Boot method: USB flash drive
Image version: Beta 2 installer amd64 DVD1 ("burned" the ISO to USB stick)
Date: Oct 2014

Machine: DIY
Partitions: Entire disk drive


Base System Installation Checklist:
[O] = OK, [E] = Error (please elaborate below), [ ] = didn't try it

Initial boot:                        [o ]
Detect network card:        [o ]
Configure network:           [o ]
Detect CD:                        [o ]
Load installer modules:    [o ]
Clock/timezone setup:      [o ]
User/password setup:       [o ]
Detect hard drives:           [o ]
Partition hard drives:        [o ]
Install base system:         [o ]
Install tasks:                     [  ]
Install boot loader:           [o ]
Overall install:                  [E ]

Comments/Problems:

Although I "burned" the Debian Jessie beta 2 DVD-1 to a USB flash drive, during the installation process, I chose to do a base/net install only as I wanted to install only the packages that I needed.

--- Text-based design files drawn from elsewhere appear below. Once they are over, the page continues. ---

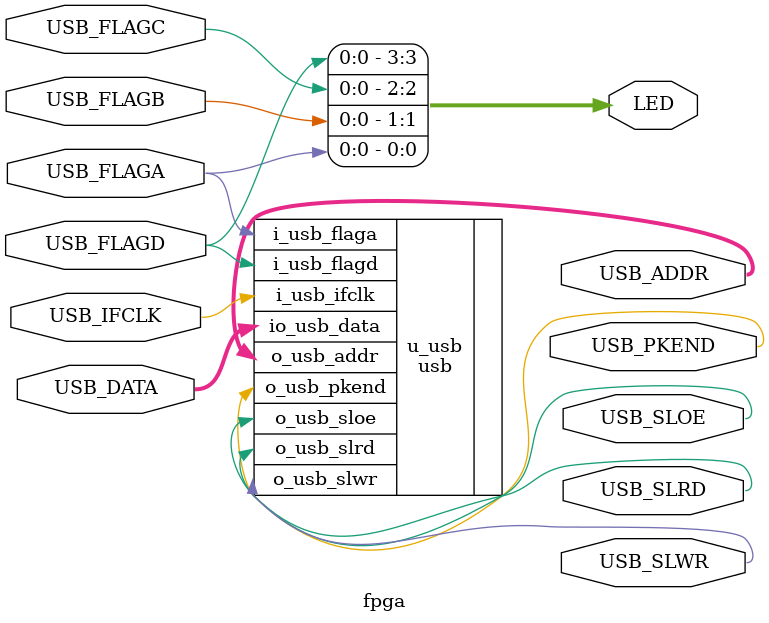
<source format=v>
`timescale 1ns / 1ps
`include "register.v"

module fpga(
	//--------------	Clock Input ----------------------------------------------//
//	input			      CLOCK_48,				 //	24 MHz
	//--------------	LED ------------------------------------------------------//
	output	[3:0]	   LED,					    //	LED [3:0]
	//--------------  SDRAM Interface ------------------------------------------//
//	inout	   [15:0]	SDRAM_DQ,				 //	SDRAM Data bus 16 Bits
//	output	[12:0]	SDRAM_ADDR,				 //	SDRAM Address bus 13 Bits
//	output	[1:0]	   SDRAM_DQM,				 //	SDRAM Data Mask 
//	output			   SDRAM_WE_N,				 //	SDRAM Write Enable
//	output			   SDRAM_CAS_N,			 //	SDRAM Column Address Strobe
//	output			   SDRAM_RAS_N,			 //	SDRAM Row Address Strobe
//	output	[1:0]	   SDRAM_BA,				 //	SDRAM Bank Address 
//	output			   SDRAM_CLK,				 //	SDRAM Clock	
//	output			   SDRAM_CS_N,				 //	SDRAM Chip Select
//	output			   SDRAM_CKE,				 //	SDRAM Clock Enable
	//-------------	USB Interface ------------------------------------------//
	inout	   [15:0]	USB_DATA,				 //	USB Data bus 16 Bits
	output	[1:0]	   USB_ADDR,				 //	USB Address bus 2 Bits
	output			   USB_SLRD,				 //	USB Read Enable
	output			   USB_SLWR,				 //	USB Write Enable
	output			   USB_SLOE,				 //	USB Output Enable
	input			      USB_FLAGA,				 //	USB Flag
	input			      USB_FLAGB,				 //	USB Flag
	input			      USB_FLAGC,				 //	USB Flag
	input			      USB_FLAGD,				 //	USB Flag
	output			   USB_PKEND,				 //	USB Packet end
	//output			   USB_WU2,				    //	USB Wake Up USB2
	input			      USB_IFCLK				 //	USB Clock inout
//	input			      USB_CLK_OUT,			 //	USB Clock Output
//	input	   [1:0]	   USB_INT,				    //   USB Interrupt
	//------------    GPIO --------------------------------------------------//
//	inout	   [33:0]	GPIOA,					 //   GPIOA, Can Be Used as Differential Pairs
//	inout	   [33:0]	GPIOB					    //   GPIOB, Can Be Used as Differential Pairs
	);

//reg [24 :0] counter = 0;
//reg updown = 0;
//
//always @(posedge CLOCK_48) begin
//   if (counter == `DELAY) begin
//	    counter <= 0;
//		 updown <= ~updown;
//	end
//	else begin
//	   counter <= counter + 1'b1;
//	end
//end
assign LED[0] = USB_FLAGA;
assign LED[1] = USB_FLAGB;
assign LED[2] = USB_FLAGC;
assign LED[3] = USB_FLAGD;

usb #(
.DATA_WIDTH (16)
) u_usb (
   .i_usb_ifclk (USB_IFCLK),			 //   USB Clock inout
	.i_usb_flaga (USB_FLAGA),			 //	USB Flag  //CY68013 EP2 FIFO empty indication; 1:not empty; 0: empty
	.i_usb_flagd (USB_FLAGD),			 //	USB Flag  //CY68013 EP6 FIFO full indication; 1:not full; 0: full
	
   .io_usb_data (USB_DATA),			 //   USB Data bus 16 Bits
	
	.o_usb_addr  (USB_ADDR),			 //   USB Address bus 2 Bits
	.o_usb_slrd  (USB_SLRD),			 //   USB Read Enable
	.o_usb_slwr  (USB_SLWR),			 //	USB Write Enable
	.o_usb_sloe  (USB_SLOE),			 //	USB Output Enable
	.o_usb_pkend (USB_PKEND)			 //	USB Packet end
);

endmodule

</source>
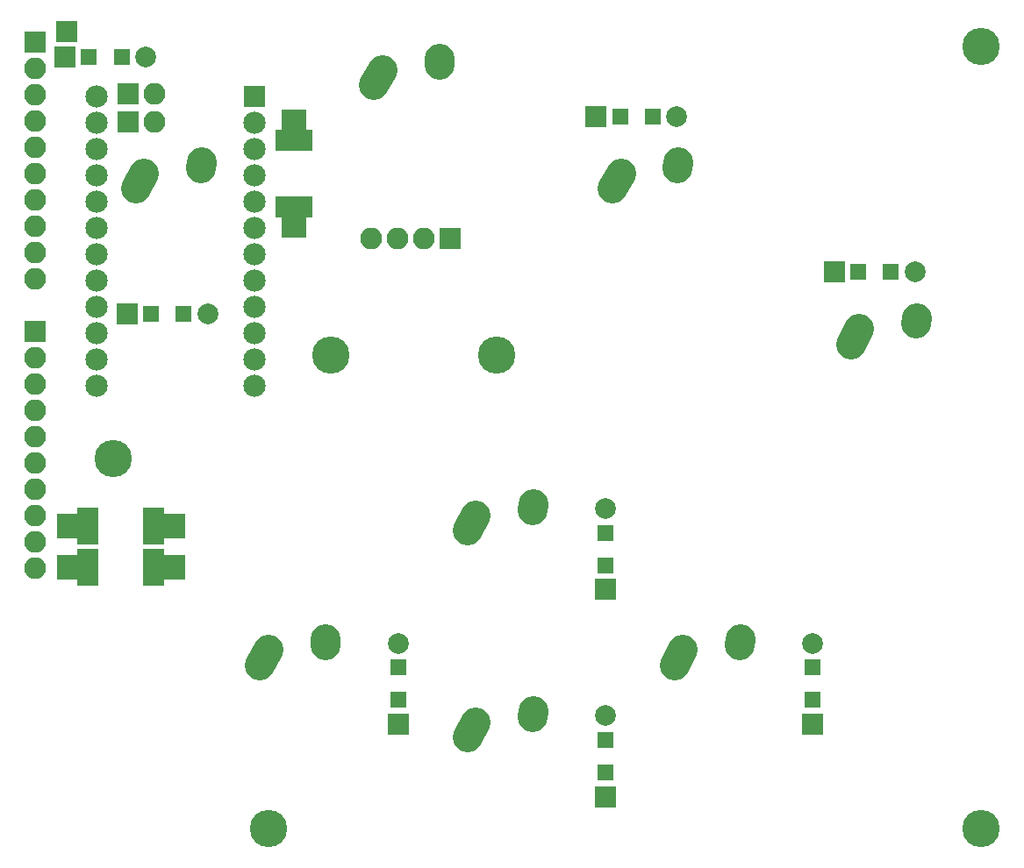
<source format=gbr>
G04 #@! TF.FileFunction,Soldermask,Top*
%FSLAX46Y46*%
G04 Gerber Fmt 4.6, Leading zero omitted, Abs format (unit mm)*
G04 Created by KiCad (PCBNEW 4.0.7) date 12/09/17 16:13:06*
%MOMM*%
%LPD*%
G01*
G04 APERTURE LIST*
%ADD10C,0.100000*%
%ADD11C,3.600000*%
%ADD12R,2.152600X2.152600*%
%ADD13C,2.152600*%
%ADD14R,1.600000X1.600000*%
%ADD15R,2.000000X2.000000*%
%ADD16C,2.000000*%
%ADD17R,2.100000X2.100000*%
%ADD18O,2.100000X2.100000*%
%ADD19C,2.900000*%
%ADD20R,2.000200X3.600400*%
%ADD21R,2.398980X2.398980*%
%ADD22R,3.600400X2.000200*%
G04 APERTURE END LIST*
D10*
D11*
X127500000Y-109250000D03*
X112500000Y-73500000D03*
X196250000Y-109250000D03*
D12*
X126120000Y-38530000D03*
D13*
X126120000Y-41070000D03*
X126120000Y-43610000D03*
X126120000Y-46150000D03*
X126120000Y-48690000D03*
X126120000Y-51230000D03*
X126120000Y-53770000D03*
X126120000Y-56310000D03*
X126120000Y-58850000D03*
X126120000Y-61390000D03*
X126120000Y-63930000D03*
X126120000Y-66470000D03*
X110880000Y-66470000D03*
X110880000Y-63930000D03*
X110880000Y-61390000D03*
X110880000Y-58850000D03*
X110880000Y-56310000D03*
X110880000Y-53770000D03*
X110880000Y-51230000D03*
X110880000Y-48690000D03*
X110880000Y-46150000D03*
X110880000Y-43610000D03*
X110880000Y-41070000D03*
X110880000Y-38530000D03*
D14*
X119325000Y-59500000D03*
X116175000Y-59500000D03*
D15*
X113850000Y-59500000D03*
D16*
X121650000Y-59500000D03*
D14*
X113325000Y-34750000D03*
X110175000Y-34750000D03*
D15*
X107850000Y-34750000D03*
D16*
X115650000Y-34750000D03*
D14*
X164575000Y-40500000D03*
X161425000Y-40500000D03*
D15*
X159100000Y-40500000D03*
D16*
X166900000Y-40500000D03*
D14*
X187575000Y-55500000D03*
X184425000Y-55500000D03*
D15*
X182100000Y-55500000D03*
D16*
X189900000Y-55500000D03*
D14*
X140000000Y-93675000D03*
X140000000Y-96825000D03*
D15*
X140000000Y-99150000D03*
D16*
X140000000Y-91350000D03*
D14*
X160000000Y-80675000D03*
X160000000Y-83825000D03*
D15*
X160000000Y-86150000D03*
D16*
X160000000Y-78350000D03*
D14*
X160000000Y-100675000D03*
X160000000Y-103825000D03*
D15*
X160000000Y-106150000D03*
D16*
X160000000Y-98350000D03*
D14*
X180000000Y-93675000D03*
X180000000Y-96825000D03*
D15*
X180000000Y-99150000D03*
D16*
X180000000Y-91350000D03*
D17*
X114000000Y-38250000D03*
D18*
X116540000Y-38250000D03*
D17*
X145000000Y-52250000D03*
D18*
X142460000Y-52250000D03*
X139920000Y-52250000D03*
X137380000Y-52250000D03*
D17*
X114000000Y-41000000D03*
D18*
X116540000Y-41000000D03*
D19*
X115500453Y-46000046D02*
X114689547Y-47459954D01*
X121039724Y-44920672D02*
X121000276Y-45499328D01*
X138500453Y-36000046D02*
X137689547Y-37459954D01*
X144039724Y-34920672D02*
X144000276Y-35499328D01*
X161500453Y-46000046D02*
X160689547Y-47459954D01*
X167039724Y-44920672D02*
X167000276Y-45499328D01*
X184500453Y-61000046D02*
X183689547Y-62459954D01*
X190039724Y-59920672D02*
X190000276Y-60499328D01*
X127500453Y-92000046D02*
X126689547Y-93459954D01*
X133039724Y-90920672D02*
X133000276Y-91499328D01*
X147500453Y-79000046D02*
X146689547Y-80459954D01*
X153039724Y-77920672D02*
X153000276Y-78499328D01*
X147500453Y-99000046D02*
X146689547Y-100459954D01*
X153039724Y-97920672D02*
X153000276Y-98499328D01*
X167500453Y-92000046D02*
X166689547Y-93459954D01*
X173039724Y-90920672D02*
X173000276Y-91499328D01*
D11*
X133500000Y-63500000D03*
X149500000Y-63500000D03*
X196250000Y-33750000D03*
D17*
X105000000Y-33250000D03*
D18*
X105000000Y-35790000D03*
X105000000Y-38330000D03*
X105000000Y-40870000D03*
X105000000Y-43410000D03*
X105000000Y-45950000D03*
X105000000Y-48490000D03*
X105000000Y-51030000D03*
X105000000Y-53570000D03*
X105000000Y-56110000D03*
D17*
X105000000Y-61250000D03*
D18*
X105000000Y-63790000D03*
X105000000Y-66330000D03*
X105000000Y-68870000D03*
X105000000Y-71410000D03*
X105000000Y-73950000D03*
X105000000Y-76490000D03*
X105000000Y-79030000D03*
X105000000Y-81570000D03*
X105000000Y-84110000D03*
D20*
X116450400Y-84000000D03*
X110049600Y-84000000D03*
D21*
X118251260Y-84000000D03*
X108248740Y-84000000D03*
D20*
X116450400Y-80000000D03*
X110049600Y-80000000D03*
D21*
X118251260Y-80000000D03*
X108248740Y-80000000D03*
D22*
X130000000Y-42799600D03*
X130000000Y-49200400D03*
D21*
X130000000Y-40998740D03*
X130000000Y-51001260D03*
D17*
X108000000Y-32250000D03*
M02*

</source>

I did not wish to have the full Gnome, KDE, LXDE desktop environments.

Upon reboot, I was presented with a black-background console, tty1, and typed in my login username and password. I proceeded to "sudo apt-get install xorg gnome-core" and failed, the reason being the CDROM was missing. Well, I re-inserted the USB flash drive and re-typed the same command. Again the machine responded with the CDROM was missing.

I have been told that the above problem has existed since the days of pre-Debian Wheezy.